Ele falou sobre uma mulher que tivera. Mas a culpa foi
minha, reconheço. Não sei por que sempre começo a puxar assunto sobre suas
ex-namoradas. Ele diz que isso me dá tesão. Acontece quando brigamos, não
aguento e afirmo que com sicrana ou beltrana ele não agiu daquela forma.
Tanto agi que ela me chutou pra escanteio, declara solene. O motivo foi outro, replico,
ninguém aguenta esse mulheril todo atrás de você. Silencia durante um tempinho.
Então, continuo, tem mais uma coisa, aquela sua última namorada é feia que dói.
Olha para mim surpreso, faz um movimento como se fosse falar algo, mas não vai
adiante. Continuo, lembra aquele meu amigo?, aquele que apresentei a você no
CCBB, ele estava comigo quando você apareceu com ela, até ele comentou,
caramba, que mulher feia. Feia?, retruca, você é professora de artes, devia
saber que o feio e o bonito são questões de ponto de vista, parece que nunca
leu Kant. Isso não tem nada a ver com Kant, ela é feia, sim, chego a gritar.
Estourando de raiva, acaba falando, você pode achá-la feia, mas fazia umas
coisas melhor do que você, certa vez permitiu que eu tirasse o biquíni dela
na praia, dentro d’água, e a deixasse nua durante um tempo enorme, você não
teria coragem de se prestar a isso, terminou e esperou que eu retrucasse.
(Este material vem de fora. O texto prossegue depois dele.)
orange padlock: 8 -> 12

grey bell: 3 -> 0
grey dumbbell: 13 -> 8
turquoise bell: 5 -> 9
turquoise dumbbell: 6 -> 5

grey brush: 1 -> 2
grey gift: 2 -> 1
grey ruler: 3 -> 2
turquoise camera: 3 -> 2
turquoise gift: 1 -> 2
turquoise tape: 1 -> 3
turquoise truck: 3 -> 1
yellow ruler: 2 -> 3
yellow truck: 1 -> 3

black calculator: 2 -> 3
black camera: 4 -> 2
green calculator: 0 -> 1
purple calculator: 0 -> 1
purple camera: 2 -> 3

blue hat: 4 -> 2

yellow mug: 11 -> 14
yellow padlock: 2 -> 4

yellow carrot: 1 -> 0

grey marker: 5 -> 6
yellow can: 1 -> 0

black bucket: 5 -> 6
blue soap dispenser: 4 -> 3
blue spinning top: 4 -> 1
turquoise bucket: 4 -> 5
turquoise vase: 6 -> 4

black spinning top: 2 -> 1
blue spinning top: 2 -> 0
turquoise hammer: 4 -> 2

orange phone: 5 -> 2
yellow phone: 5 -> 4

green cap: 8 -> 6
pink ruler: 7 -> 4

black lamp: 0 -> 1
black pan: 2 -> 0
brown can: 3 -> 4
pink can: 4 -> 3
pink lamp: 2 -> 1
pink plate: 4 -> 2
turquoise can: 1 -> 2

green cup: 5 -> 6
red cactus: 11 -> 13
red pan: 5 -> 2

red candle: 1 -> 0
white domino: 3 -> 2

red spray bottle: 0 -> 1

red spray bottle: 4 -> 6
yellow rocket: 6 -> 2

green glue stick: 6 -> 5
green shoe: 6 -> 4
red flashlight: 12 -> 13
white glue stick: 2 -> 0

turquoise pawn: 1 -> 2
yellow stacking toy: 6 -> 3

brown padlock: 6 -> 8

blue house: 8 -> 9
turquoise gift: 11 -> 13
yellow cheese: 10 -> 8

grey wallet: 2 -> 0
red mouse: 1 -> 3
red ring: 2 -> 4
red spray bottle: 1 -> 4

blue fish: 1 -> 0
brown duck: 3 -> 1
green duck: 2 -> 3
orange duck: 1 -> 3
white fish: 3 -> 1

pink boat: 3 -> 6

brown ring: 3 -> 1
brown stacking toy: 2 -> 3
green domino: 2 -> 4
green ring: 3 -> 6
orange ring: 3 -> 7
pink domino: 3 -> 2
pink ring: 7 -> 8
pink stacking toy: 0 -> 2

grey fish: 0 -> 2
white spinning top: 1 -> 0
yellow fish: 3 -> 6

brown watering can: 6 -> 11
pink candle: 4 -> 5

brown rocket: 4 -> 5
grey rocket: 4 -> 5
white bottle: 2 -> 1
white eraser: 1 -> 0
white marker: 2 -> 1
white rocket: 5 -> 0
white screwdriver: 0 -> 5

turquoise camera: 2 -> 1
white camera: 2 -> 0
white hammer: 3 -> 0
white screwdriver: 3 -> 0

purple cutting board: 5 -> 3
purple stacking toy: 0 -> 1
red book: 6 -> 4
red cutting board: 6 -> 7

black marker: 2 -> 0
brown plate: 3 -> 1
Mas
engoli a seco. O que eu poderia falar? Certa vez já ficara nua do lado de fora
do apartamento dele por causa de uma discussão semelhante. Agora, porém, deixar
que ele me roubasse o biquíni ao entrar para tomar banho de mar seria demais.
Mas não suportei aquilo, acabei por lhe dizer, fico sim, tenho mais peito do
que ela. Ah, realmente, nisso você tem razão, seus peitos são muito maiores,
completou como se narrasse o desfecho duma piada.
No dia seguinte fomos à praia. Ele queria me testar. Vamos
ver se você falou da boca pra fora ou se vai ter coragem mesmo, afirmou em tom
de pergunta, duas vezes, enquanto dirigia. Chegamos à Barra, lá no final da
praia, um tipo de reserva. Aqui está bom, apontei o local. Arrumamos nossas
coisas, abrimos o guarda sol. Havia poucas pessoas na praia. Notei que ele estava
excitado. Vamos entrar, ordenei. Como já fizera teatro, eu representava, encarnava na verdade outra pessoa, porque caso vivesse eu mesma, a Cris que todos conhecem, desmoronaria em tremeliques. Vamos, concordou. De repente, pareceu
surpreso. Você vai de maiô? Sim, claro, como você gostaria que eu fosse?, fiz
cara de inocente. De biquíni, assim só tiro a parte de baixo, fica mais
discreto, você pode ficar horas dentro d’água que ninguém repara que lhe falta
a peça inferior, assegurou. Peça inferior?, repeti e ri, nada disso, quero
ficar nua por inteiro, você tira o meu maiô e traz para cá, guarda entre as
hastes superiores da barraca, ok?, e mais uma coisinha, depois vai dar uma
volta, tome uma cerveja num desses quiosques, quando cansar volte com o meu
maiô, vou ficar esperando. Estou surpreso, falou. Surpreso?, você deveria pensar
melhor ao me fazer propostas desse tipo, não falei que tenho mais coragem do
que sua ex? E cá entre nós, afirmo e reafirmo, ela é feia que dói.